The influence of nudges
To study the issue, Etienne Bressoud uses behavioural sciences (cognitive psychology, social psychology, neuroscience), which show that human beings are not as rational as we might think in their decisions and that they are greatly influenced by the physical and social context in which they find themselves.
For example, if you are with your colleagues in a room where there is a free coffee machine and a small sign tells you to put 20 cents in a piggy bank when you have a coffee, you will certainly put the 20 cents if your colleagues are present, but if you are alone, you will tend to “forget”. To check this, researchers used a visual nudge: they stuck a poster above the coffee machine showing a pair of wide-open eyes fixed on the potential coffee consumer. With the poster, the money donated was three times greater!
Richard Thaler and Catherine Steen are the two American co-authors of the nudge concept, which they published in 2008. Having become an advisor to David Cameron in England in 2010, Richard Thaler first used nudges in public policy to encourage the English to pay their taxes more quickly, by sending out a generalised letter stating that 9 out of 10 people paid their taxes as soon as they received their tax notice. To comply with this social norm, more English people paid their taxes quickly! In France, from 2013 onwards, nudges have also been used by the tax authorities to encourage more people to switch from paper to electronic declarations.
Nudges help people move from intention to action.
“Finally, the nudge allows us to help people move from intention to action,” says Étienne Bressoud. It’s not about getting them to adopt behaviours that they don’t want to do. Applied to consumption, nudge is not going to make a customer buy a product he or she doesn’t want. But nudge can guide certain purchasing behaviour.
Targeting consumers
For example, manufacturers have developed compressed deodorant bottles that have exactly the same content as traditional bottles but are more environmentally friendly (same amount of product transported with fewer trucks, less space on the shelves, etc.). “But no matter how much you explain to the consumer that they have the same content in a classic deodorant as in a compressed deodorant, they will have the impression that they are paying the same price for a less interesting product, » explains Etienne Bressoud. “Because in the supermarket aisle, the individual is in an almost automatic, non-reflective purchasing system. The nudge in this case will consist of modifying the physical environment of the consumer, by playing on the shelf layout: by placing the small deodorant on a wedge, it will be at the same height as the large one, so that the consumer will more easily buy the compressed deodorant.”

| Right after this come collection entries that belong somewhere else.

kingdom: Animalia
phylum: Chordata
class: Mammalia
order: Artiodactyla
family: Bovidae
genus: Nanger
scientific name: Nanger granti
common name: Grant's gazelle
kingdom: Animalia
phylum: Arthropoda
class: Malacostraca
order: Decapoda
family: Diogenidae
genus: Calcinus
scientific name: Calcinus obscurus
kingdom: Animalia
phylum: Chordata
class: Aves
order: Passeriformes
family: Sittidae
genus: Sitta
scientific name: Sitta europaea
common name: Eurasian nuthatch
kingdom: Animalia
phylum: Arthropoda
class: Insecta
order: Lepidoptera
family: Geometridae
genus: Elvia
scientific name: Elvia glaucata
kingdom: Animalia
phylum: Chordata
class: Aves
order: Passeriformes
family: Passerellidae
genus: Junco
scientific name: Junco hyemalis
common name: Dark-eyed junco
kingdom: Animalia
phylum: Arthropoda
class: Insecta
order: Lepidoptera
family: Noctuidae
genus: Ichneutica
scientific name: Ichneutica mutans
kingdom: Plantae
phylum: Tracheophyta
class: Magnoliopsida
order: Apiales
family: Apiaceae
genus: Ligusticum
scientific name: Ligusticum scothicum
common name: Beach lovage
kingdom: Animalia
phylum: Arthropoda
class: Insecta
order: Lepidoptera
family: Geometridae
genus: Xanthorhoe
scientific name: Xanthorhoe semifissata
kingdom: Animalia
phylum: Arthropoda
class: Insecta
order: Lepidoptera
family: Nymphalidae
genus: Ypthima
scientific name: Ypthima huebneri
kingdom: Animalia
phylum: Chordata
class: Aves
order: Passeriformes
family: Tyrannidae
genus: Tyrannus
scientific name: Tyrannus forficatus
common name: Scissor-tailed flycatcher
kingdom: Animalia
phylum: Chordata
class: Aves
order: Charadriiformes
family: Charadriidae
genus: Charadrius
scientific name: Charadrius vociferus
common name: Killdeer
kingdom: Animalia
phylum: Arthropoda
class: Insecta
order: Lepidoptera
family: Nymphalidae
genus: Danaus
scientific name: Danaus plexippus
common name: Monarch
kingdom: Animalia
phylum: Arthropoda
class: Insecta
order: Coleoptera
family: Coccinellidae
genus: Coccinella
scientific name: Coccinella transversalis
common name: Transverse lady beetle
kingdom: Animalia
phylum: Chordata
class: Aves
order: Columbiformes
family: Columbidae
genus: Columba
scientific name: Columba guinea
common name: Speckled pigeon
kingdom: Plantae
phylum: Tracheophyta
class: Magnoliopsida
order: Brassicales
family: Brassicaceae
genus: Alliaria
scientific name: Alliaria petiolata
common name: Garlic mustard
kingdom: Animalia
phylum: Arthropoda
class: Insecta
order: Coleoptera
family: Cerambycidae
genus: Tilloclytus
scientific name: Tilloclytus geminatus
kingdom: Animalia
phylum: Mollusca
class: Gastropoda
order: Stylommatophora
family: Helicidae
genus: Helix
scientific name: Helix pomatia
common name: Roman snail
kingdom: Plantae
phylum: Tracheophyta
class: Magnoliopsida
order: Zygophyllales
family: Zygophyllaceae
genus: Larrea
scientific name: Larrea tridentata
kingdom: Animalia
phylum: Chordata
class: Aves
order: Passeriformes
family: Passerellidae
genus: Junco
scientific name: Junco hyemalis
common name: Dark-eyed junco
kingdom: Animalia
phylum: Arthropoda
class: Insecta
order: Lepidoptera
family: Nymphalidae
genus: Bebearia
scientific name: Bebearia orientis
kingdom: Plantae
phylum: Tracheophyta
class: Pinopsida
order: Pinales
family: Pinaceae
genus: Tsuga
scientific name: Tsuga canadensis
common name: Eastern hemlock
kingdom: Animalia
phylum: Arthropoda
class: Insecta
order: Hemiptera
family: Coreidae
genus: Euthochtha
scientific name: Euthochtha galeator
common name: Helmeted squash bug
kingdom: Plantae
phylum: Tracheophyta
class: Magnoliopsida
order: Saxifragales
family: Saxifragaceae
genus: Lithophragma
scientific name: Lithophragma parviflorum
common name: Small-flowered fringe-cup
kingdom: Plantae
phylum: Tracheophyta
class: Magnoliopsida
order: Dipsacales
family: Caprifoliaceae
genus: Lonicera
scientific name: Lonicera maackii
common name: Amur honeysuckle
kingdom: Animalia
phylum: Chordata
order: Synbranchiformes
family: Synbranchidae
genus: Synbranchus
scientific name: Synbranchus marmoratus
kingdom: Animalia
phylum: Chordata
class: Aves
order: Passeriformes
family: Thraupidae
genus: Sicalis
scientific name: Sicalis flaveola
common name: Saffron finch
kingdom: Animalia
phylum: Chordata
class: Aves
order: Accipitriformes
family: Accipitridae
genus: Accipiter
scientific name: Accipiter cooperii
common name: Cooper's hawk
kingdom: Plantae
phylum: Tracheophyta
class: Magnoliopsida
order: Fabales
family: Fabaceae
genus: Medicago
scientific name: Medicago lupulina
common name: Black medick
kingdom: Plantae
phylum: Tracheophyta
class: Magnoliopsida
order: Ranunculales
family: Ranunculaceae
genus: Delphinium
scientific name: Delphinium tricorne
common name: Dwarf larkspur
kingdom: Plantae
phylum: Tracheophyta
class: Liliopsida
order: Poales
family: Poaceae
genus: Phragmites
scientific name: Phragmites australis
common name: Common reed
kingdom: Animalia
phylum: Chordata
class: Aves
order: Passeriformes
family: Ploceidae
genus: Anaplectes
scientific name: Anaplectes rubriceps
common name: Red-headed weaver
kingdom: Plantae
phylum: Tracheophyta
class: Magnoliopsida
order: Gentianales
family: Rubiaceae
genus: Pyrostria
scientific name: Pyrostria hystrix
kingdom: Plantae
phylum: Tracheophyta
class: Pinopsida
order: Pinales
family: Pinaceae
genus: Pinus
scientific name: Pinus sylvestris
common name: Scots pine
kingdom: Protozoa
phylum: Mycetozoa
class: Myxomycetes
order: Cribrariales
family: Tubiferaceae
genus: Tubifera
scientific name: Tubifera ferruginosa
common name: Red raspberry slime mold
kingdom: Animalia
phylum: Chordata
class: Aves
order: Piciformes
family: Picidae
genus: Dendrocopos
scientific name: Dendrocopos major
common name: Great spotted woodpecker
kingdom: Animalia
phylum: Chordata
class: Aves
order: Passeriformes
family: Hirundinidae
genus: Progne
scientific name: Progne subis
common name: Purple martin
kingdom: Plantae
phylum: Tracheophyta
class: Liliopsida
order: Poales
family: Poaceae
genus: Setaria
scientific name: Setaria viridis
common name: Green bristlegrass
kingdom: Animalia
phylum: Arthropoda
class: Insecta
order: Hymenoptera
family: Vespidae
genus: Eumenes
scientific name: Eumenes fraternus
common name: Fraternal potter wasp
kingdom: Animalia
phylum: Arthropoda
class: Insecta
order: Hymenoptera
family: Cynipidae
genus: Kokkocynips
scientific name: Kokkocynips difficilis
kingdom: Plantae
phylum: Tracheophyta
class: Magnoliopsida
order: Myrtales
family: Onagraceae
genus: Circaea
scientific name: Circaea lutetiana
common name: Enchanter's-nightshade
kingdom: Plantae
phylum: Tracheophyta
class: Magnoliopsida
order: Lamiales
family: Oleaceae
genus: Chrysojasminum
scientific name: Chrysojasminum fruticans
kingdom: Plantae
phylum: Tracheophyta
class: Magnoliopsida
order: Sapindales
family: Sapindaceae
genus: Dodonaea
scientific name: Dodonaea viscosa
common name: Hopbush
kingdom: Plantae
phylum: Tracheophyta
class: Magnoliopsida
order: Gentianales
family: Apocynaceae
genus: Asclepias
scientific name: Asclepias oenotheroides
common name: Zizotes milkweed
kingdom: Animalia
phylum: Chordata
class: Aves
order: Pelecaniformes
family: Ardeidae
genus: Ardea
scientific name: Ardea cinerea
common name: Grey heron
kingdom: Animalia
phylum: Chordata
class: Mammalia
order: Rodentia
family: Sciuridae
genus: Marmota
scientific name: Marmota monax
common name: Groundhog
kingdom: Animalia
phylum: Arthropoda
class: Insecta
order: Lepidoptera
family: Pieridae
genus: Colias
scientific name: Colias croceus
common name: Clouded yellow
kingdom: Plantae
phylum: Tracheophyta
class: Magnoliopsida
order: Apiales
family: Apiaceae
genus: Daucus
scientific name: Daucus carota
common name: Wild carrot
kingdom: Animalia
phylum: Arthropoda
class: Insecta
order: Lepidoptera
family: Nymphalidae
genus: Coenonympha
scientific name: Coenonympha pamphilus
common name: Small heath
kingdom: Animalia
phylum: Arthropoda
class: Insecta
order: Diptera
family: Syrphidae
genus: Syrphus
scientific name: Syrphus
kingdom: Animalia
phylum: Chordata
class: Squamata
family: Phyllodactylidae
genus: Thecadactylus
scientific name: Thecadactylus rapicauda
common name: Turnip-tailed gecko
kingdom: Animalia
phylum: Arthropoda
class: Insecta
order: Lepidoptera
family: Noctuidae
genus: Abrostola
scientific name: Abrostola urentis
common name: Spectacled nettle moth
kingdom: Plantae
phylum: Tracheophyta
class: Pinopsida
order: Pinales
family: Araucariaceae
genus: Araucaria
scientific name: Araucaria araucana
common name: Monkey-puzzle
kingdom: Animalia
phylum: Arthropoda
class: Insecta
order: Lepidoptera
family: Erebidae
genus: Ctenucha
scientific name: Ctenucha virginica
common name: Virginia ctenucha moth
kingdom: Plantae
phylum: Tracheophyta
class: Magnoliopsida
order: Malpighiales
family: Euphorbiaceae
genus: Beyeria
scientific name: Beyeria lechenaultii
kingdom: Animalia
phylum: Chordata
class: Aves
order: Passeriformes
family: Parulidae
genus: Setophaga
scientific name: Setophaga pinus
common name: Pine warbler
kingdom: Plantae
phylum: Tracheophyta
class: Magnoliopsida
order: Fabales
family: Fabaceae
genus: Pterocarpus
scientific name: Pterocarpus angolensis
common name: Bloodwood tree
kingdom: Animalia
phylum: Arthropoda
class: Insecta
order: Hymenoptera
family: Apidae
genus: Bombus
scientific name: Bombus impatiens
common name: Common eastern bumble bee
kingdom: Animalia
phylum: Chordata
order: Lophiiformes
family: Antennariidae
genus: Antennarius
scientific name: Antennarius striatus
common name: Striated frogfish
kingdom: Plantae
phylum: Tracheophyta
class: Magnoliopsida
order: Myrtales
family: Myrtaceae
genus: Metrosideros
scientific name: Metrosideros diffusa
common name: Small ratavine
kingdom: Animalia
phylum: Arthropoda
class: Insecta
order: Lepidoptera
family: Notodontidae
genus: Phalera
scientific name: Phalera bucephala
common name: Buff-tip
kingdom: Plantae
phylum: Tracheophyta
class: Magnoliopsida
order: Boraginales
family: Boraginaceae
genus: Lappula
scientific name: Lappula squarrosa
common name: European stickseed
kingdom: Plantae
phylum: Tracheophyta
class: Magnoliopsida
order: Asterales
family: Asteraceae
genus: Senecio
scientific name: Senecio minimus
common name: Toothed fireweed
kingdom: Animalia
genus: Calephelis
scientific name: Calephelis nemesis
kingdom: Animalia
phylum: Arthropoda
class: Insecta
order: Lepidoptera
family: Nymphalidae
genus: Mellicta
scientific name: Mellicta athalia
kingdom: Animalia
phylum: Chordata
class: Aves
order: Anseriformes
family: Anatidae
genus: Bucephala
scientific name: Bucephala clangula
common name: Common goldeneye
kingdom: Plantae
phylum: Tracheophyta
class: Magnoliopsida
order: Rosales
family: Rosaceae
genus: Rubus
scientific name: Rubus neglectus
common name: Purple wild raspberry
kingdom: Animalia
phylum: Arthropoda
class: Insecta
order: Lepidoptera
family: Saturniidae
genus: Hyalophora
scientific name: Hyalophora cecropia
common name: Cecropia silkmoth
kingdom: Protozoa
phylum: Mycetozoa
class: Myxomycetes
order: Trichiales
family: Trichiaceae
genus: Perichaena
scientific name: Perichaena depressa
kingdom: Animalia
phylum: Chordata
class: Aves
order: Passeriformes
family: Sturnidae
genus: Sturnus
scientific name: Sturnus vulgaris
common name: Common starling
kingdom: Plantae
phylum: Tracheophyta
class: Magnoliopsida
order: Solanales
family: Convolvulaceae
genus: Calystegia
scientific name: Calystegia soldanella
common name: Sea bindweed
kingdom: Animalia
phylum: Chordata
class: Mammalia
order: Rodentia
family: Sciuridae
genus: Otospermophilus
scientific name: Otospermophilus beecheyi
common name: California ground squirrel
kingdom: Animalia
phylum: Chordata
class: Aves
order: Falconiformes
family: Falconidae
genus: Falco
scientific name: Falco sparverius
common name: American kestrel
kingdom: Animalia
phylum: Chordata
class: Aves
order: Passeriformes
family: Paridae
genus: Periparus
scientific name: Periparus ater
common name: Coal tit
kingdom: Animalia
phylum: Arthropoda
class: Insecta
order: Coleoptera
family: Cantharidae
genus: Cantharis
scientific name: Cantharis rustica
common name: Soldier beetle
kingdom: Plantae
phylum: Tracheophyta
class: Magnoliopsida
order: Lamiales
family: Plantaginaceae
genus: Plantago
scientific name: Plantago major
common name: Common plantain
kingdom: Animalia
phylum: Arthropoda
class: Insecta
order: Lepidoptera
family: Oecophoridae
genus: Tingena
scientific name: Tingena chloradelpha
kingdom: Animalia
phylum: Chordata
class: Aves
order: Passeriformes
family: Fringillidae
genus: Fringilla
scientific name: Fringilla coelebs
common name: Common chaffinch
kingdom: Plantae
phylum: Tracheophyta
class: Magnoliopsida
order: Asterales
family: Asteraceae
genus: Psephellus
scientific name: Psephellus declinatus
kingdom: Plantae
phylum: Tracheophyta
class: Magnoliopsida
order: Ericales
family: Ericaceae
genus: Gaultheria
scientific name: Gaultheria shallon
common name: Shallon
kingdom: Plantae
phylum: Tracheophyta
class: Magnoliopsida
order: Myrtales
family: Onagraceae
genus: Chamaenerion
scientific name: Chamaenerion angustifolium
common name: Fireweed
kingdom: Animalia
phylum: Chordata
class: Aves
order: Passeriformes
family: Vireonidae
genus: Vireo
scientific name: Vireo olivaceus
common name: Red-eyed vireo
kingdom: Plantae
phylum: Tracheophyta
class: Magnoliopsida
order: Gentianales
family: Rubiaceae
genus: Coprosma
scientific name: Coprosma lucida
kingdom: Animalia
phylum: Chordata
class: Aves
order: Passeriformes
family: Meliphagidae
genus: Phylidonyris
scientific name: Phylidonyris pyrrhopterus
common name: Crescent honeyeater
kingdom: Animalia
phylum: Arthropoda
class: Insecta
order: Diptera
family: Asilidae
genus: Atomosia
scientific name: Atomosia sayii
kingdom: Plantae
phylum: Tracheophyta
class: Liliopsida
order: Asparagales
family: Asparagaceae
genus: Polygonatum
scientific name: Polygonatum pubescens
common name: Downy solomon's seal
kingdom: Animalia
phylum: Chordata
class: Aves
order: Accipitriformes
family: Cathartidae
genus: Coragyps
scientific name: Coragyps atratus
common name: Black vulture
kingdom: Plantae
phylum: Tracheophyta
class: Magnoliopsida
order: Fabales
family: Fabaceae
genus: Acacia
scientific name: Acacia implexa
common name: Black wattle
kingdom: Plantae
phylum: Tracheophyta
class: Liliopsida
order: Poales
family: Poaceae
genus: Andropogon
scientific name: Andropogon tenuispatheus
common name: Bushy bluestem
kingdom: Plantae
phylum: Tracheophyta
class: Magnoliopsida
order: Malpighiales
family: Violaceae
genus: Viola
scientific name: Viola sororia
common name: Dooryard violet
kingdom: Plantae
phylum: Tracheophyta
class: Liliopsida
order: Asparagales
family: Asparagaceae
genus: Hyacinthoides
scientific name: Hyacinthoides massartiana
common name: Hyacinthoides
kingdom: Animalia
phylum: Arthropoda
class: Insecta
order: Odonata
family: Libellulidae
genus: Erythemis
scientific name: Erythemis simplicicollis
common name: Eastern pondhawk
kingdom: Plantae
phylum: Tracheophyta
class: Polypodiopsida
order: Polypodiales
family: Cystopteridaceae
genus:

Can the nudge be used to manipulate individuals? “If the company uses nudges for its own purposes at the expense of the consumer, this is called the dark nudge,” says Etienne Bressoud. For example, many companies use default choices (pre-ticked boxes, for example) in mailings sent online to their customers to force them into their databases and then force them to receive promotional offers, sometimes daily. This method of choice by default is so powerful that the legislator has seized upon it and prohibited its use to protect personal data. “But if I explain the reasons why I have set up a particular nudge and the person agrees with the motives (to encourage the purchase of more ecological products, for example), then we are very far from a purely commercial approach,” argues Étienne Bressoud.
Depending on the individual and the type of nudge, the effectiveness will be more or less important, but it is possible to obtain up to 20 to 30% of behavioural changes in a given population.